JOHN STUART MILL, 1806-1873, a son of James Mill, the historian of India, was educated in London, entered the India service, and succeeded his father as Head of the Indian Correspondence.

John Stuart Mill was a contributor to the leading reviews, and was, for several years, co-editor of the Westminster. He also took a prominent part in politics, and was honored with an election to Parliament. He belonged to the radical, progressive

party in England. His essay on the State of Philosophy in England and his review of Whately's Logic attracted great attention.

Besides his scattered pieces, Mr. Mill edited Jeremy Bentham's Rationale of Judicial Evidence, and published the following works: A System of Logic, 2 vols.; Principles of Political Economy, 2 vols.; An Essay On Liberty; and An Essay On the Subjection of Woman; and he left unpublished an Autobiography.

John Stuart Mill was during his life the most prominent writer in England on political economy.
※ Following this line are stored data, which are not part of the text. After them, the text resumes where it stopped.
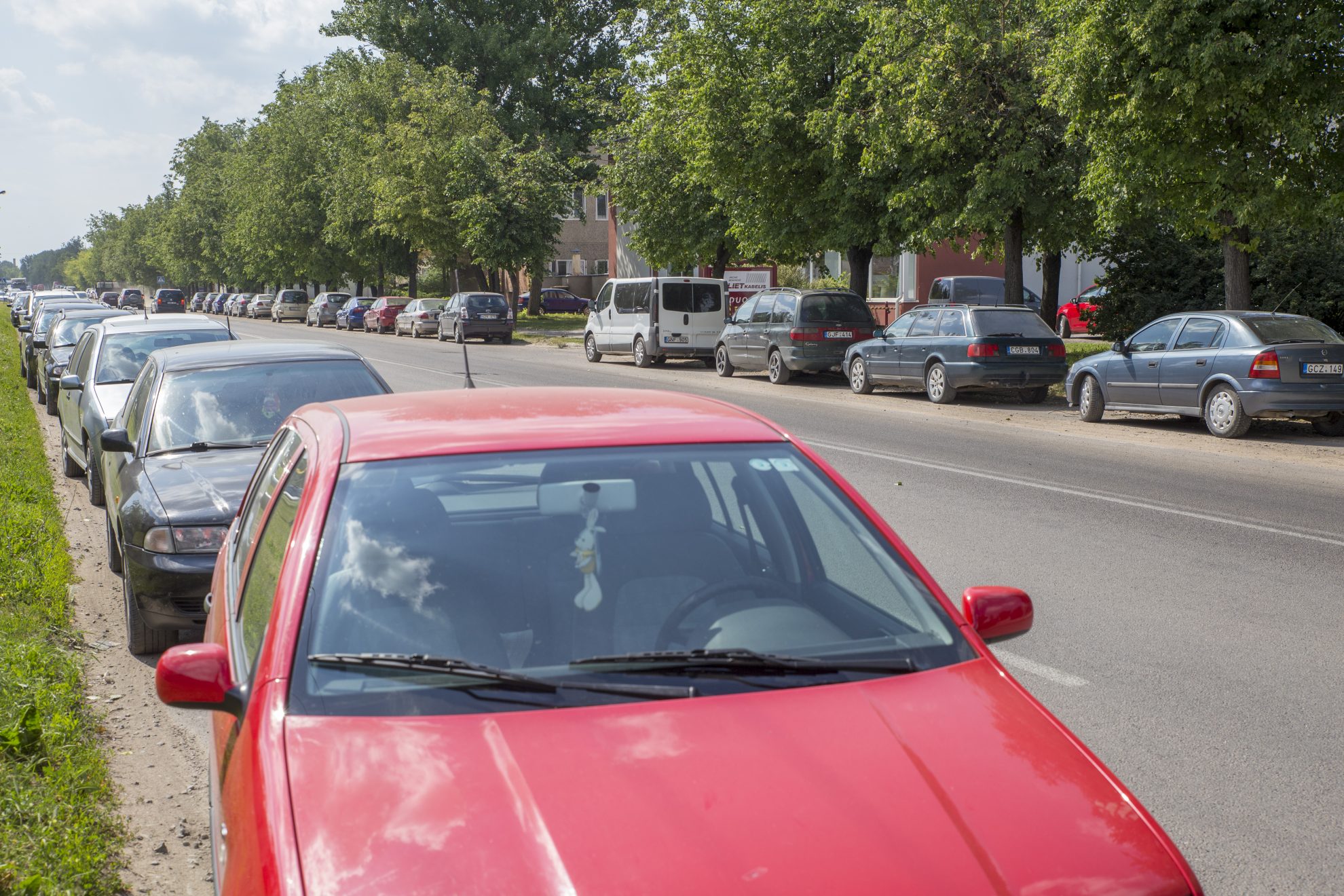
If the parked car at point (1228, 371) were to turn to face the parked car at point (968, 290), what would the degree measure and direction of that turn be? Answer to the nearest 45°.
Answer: approximately 45° to its right

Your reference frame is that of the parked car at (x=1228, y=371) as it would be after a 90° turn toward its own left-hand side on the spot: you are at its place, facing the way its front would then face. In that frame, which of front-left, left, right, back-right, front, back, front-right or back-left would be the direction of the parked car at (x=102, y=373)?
front

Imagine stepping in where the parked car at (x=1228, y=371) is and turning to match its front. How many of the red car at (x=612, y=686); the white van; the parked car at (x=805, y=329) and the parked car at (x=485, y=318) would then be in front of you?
3

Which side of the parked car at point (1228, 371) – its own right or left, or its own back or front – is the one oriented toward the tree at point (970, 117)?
front

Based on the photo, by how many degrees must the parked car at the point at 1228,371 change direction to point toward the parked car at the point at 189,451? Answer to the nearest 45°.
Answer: approximately 90° to its left

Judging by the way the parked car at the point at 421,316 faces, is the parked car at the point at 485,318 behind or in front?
behind

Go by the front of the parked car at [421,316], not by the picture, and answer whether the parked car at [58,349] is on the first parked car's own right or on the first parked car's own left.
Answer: on the first parked car's own left

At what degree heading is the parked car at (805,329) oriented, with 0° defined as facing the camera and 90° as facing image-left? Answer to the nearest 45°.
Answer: approximately 135°

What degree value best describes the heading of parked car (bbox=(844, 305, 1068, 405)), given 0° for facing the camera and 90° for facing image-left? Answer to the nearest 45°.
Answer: approximately 135°

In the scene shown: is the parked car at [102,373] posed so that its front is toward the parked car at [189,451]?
yes

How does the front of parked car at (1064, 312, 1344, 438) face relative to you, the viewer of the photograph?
facing away from the viewer and to the left of the viewer

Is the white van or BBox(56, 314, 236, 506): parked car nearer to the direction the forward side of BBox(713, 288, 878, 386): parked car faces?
the white van

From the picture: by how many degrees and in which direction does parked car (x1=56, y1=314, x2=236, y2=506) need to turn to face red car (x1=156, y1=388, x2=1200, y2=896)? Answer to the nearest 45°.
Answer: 0° — it already faces it

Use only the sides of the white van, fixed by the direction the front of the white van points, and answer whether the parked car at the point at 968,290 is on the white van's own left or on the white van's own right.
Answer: on the white van's own right
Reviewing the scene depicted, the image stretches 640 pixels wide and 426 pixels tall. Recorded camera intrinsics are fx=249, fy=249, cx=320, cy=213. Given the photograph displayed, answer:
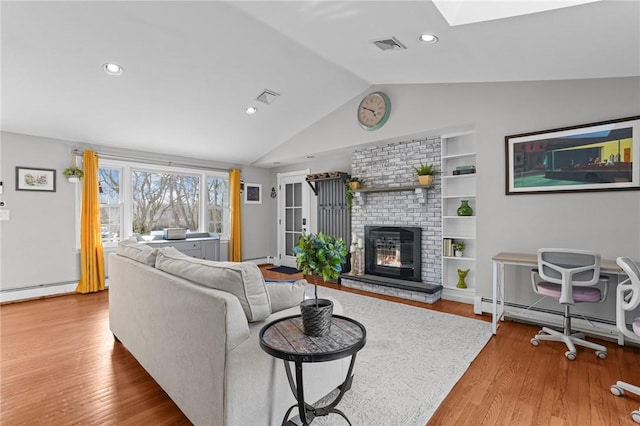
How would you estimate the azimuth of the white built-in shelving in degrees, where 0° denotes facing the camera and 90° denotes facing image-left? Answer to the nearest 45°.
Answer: approximately 45°

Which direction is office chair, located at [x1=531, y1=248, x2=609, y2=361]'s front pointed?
away from the camera

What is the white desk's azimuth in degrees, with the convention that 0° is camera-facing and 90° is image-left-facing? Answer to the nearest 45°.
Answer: approximately 0°

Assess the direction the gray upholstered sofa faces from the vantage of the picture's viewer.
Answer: facing away from the viewer and to the right of the viewer

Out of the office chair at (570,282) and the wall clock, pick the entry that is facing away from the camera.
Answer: the office chair

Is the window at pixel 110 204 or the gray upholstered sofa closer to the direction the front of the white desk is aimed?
the gray upholstered sofa
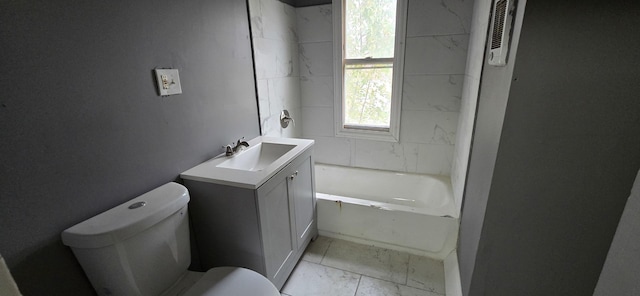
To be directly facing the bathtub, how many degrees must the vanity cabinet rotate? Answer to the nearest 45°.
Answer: approximately 45° to its left

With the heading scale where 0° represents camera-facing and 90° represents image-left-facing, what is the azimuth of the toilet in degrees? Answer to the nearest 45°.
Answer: approximately 315°

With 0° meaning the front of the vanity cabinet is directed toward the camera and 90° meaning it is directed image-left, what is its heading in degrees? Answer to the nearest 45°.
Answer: approximately 315°

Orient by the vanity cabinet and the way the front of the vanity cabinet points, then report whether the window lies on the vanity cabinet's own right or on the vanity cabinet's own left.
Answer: on the vanity cabinet's own left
What final position his works may occupy in the realms of thought and letters cannot yet be pronounced.

As a writer on philosophical or abstract subjects, no one ever surpassed Mr. Mill for clearness and cogency of statement. As a scholar, his reputation was great and well founded. As a thinker, he was clear-headed and earnest. Whether or not his views are sound, still remains to be proven. Many, even of the same party, fear that they are too ultra, too theoretical to be applied with safety to practical subjects. His treatise on the Subjection of Woman is undoubtedly justified as a protest against the legal status of woman in England. But its positive side, the claims which it puts forth in behalf of woman's intellectual and artistic equality with man, must be regarded as anything but established. In political economy, Mr. Mill was a champion of free-trade, and a fearless opponent of the present absorption of land in England by a few enormously wealthy owners.
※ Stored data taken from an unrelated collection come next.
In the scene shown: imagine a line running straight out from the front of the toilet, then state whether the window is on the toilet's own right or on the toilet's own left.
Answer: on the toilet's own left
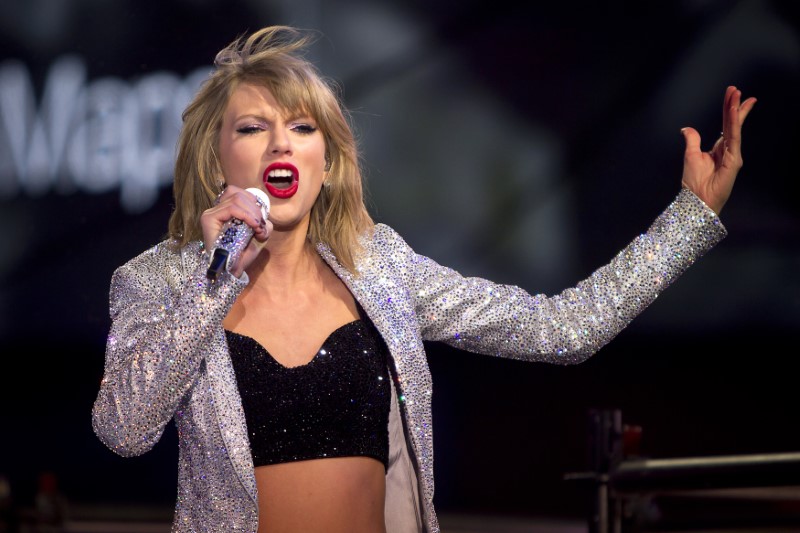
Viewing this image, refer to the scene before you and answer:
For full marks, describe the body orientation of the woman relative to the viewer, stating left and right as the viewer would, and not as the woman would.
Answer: facing the viewer
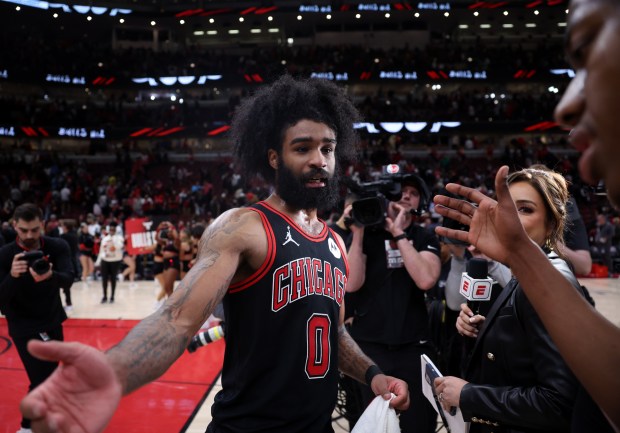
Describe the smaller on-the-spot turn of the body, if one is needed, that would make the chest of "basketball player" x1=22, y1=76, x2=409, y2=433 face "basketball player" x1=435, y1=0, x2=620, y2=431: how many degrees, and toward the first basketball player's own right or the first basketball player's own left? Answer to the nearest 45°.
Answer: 0° — they already face them

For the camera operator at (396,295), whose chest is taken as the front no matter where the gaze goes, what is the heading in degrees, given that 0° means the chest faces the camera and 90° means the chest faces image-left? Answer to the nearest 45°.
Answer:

RT. HON. JAMES WILSON, M. P., 1805-1860, was born at Hawick, Scotland. After failing as a tradesman, he turned his attention to political economy, and became very distinguished, both as a writer on that subject, and as a political administrator. He began in 1843 The Economist, which he conducted for many years with marked ability, and he has received from the Government a series of important appointments connected with the administration of the finances, the last being that of Financial member of the Council of India. His career in India in putting its finances in a healthy and vigorous condition was one of brilliant success, though cut short by his death after being there only a year. He published Capital, Currency, and Banking; a collection of articles from The Economist; The Revenues, or What Should the Chancellor Do? Fluctuations of Currency, Commerce, and Manufactures; Influence of the Corn Laws; Financial Measures for India.